I seem to be in this lull at the moment with respect to the Cornwall Blake family. I need to get back to extracting the census for Blake in Cornwall and will do that shortly. I find this family in Cornwall extremely intriguing. I am faced though somewhat with a sort of moral issue. Should I be producing these extensive charts of families that are not my own? When I started my blog it was to be my living memory and I never really dreamed that anyone would read it other than myself. Not that I mind; I have on occasion had really good comments and suggestions that led me to a correct path like the Question family that I would not have likely ever discovered and lately a correction on my Routledge family (parents of my Grace Routledge - 4x great grandmother). All comments received and appreciated.
But also I have had a comment on the Cornwall Blake family with regard to their having been emigrants in the early 1500s from Bretagne. Since the British Isles was covered with ice during the last ice age no one lived there but that is 15,000 years ago and there have been people living in the British Isles from at least 10 or 12 thousand years ago (including my Blake possibly). Would I be upset to learn that my Blake emigrated from France? No, not really but my families all emigrated to Canada in the last two centuries (five waves of them at various times - 1818, 1832, 1850, 1908, and 1913). So I am not bothered at the idea that my roots are not quite as deep as I might have thought them to be. But do I have the right to come up with these ideas where other people are concerned? I think that is part of the slowdown process for me. I do not wish to upset people in that regard and really why should I? In time it will all come out in the history books one might say but does it need to be at this time and in this place? That is my quandry and may eventually send me back to just looking at Hampshire for my own Blake line.
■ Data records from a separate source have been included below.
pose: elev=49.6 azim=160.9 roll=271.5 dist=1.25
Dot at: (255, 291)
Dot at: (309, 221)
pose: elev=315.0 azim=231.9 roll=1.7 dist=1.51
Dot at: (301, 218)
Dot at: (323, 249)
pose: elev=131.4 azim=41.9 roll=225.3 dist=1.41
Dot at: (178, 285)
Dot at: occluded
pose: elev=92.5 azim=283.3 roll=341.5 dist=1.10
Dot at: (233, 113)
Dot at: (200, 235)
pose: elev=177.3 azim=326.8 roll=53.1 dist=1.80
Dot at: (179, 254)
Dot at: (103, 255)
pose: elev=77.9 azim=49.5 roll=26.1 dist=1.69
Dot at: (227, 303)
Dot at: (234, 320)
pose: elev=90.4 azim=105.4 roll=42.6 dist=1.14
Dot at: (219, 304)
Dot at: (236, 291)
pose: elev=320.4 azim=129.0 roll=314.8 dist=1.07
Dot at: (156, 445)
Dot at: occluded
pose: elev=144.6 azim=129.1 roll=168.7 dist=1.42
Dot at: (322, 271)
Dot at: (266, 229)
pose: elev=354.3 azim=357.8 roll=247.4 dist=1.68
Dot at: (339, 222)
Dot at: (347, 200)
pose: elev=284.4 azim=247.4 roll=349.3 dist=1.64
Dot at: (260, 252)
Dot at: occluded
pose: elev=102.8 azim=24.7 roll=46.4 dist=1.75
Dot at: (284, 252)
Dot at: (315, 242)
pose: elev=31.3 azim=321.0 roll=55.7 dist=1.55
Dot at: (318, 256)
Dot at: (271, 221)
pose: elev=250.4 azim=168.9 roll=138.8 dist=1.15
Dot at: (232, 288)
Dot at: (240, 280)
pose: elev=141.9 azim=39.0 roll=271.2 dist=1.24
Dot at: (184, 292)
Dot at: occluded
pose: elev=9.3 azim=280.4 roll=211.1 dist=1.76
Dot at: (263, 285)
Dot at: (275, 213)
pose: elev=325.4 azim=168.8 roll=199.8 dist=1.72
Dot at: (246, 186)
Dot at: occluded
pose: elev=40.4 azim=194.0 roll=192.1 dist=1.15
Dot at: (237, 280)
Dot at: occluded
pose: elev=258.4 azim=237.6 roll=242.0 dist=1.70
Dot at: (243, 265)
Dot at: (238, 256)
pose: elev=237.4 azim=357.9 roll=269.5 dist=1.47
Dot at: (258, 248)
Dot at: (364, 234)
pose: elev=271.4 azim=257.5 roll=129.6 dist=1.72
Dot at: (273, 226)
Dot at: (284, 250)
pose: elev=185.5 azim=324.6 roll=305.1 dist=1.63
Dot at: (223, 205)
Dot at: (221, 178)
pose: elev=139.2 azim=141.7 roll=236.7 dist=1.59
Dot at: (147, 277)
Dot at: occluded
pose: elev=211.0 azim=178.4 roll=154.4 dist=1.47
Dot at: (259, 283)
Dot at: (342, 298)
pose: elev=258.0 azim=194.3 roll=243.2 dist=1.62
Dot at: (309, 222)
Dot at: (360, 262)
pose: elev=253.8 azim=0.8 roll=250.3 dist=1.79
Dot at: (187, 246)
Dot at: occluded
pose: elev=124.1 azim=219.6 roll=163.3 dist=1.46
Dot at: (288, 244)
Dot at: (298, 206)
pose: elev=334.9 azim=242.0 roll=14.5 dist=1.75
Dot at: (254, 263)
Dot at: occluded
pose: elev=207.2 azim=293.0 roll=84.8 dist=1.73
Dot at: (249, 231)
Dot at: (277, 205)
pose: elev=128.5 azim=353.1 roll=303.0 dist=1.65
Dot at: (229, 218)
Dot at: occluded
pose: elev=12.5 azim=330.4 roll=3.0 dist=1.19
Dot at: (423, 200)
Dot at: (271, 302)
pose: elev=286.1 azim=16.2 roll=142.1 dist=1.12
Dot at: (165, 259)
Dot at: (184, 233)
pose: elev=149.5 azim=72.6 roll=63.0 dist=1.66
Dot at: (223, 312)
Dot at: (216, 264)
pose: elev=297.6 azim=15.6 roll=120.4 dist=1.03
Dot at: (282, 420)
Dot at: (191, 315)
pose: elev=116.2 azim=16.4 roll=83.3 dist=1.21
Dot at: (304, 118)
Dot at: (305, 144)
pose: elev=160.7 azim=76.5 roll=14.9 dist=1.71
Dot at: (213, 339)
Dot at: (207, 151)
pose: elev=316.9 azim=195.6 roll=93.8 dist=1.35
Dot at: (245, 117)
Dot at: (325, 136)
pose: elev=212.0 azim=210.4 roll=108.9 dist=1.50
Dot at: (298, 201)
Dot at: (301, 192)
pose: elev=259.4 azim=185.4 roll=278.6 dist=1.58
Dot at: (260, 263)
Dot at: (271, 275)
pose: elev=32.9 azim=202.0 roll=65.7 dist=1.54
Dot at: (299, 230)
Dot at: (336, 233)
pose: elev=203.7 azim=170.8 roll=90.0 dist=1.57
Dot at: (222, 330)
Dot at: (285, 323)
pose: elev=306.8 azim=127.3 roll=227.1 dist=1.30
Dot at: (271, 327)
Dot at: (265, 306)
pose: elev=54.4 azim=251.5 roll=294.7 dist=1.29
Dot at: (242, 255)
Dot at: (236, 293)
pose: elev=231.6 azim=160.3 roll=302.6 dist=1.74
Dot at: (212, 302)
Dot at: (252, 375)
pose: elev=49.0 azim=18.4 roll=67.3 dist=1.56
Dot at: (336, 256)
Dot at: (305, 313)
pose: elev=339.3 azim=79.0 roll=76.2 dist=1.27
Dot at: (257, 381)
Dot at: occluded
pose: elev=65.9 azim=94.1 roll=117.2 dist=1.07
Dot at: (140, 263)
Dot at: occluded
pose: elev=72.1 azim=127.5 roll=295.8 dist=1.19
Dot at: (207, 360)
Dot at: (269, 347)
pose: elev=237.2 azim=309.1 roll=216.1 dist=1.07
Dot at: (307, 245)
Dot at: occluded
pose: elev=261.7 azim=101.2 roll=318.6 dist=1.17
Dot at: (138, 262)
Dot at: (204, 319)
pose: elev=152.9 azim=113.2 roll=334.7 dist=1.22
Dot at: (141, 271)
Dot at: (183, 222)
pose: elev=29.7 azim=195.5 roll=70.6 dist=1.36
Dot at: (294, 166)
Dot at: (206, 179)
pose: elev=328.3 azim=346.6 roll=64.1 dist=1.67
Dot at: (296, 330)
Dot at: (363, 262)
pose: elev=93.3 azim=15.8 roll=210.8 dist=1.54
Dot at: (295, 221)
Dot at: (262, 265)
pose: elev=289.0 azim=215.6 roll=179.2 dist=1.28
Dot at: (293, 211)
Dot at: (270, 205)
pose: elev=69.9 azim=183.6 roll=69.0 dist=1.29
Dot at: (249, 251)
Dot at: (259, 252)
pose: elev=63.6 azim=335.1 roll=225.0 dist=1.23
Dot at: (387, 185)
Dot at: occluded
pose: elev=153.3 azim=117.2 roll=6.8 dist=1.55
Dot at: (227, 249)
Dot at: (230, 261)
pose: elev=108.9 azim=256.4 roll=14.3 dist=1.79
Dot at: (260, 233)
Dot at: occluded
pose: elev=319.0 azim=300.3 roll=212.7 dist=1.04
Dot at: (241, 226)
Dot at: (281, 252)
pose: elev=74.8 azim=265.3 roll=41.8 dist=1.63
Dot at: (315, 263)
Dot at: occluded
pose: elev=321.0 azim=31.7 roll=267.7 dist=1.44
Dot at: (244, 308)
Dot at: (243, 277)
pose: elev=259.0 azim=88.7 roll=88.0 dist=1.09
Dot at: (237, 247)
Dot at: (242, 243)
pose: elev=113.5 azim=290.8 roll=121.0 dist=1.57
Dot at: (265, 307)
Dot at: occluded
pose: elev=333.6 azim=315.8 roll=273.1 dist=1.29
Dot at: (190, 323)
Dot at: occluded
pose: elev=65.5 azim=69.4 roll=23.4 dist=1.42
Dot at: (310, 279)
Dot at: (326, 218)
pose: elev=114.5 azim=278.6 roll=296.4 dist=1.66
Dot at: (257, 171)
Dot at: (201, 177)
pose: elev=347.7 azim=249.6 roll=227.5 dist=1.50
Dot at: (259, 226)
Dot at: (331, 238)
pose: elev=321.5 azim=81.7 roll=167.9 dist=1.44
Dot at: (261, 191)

I would then collect up all the information that I have collected on the various Blake families and deposit it so that others could make use of it and extend it some day when the idea occurs to another around the world.
I ran into a similar problem with my Pincombe/Pinkham study because the yDNA didn't match. This is different though I have decided. I didn't ask anyone particularly to test and the results of DNA are what they are - indisputable. Lately I now have Pincombe and Pinkham results that do match and thus verify the premise of the original study at the Guild which I 'inherited' so to speak. I will move on with that research.
So that is my quandry at the moment. Do I proceed with the Cornwall Blake family and publish what I find? or do I move on back to Hampshire and continue with that Blake branch as I still have a lot of material to transcribe and collect in order to "follow the land" so to speak and put together all the Blake lines that I am able to there.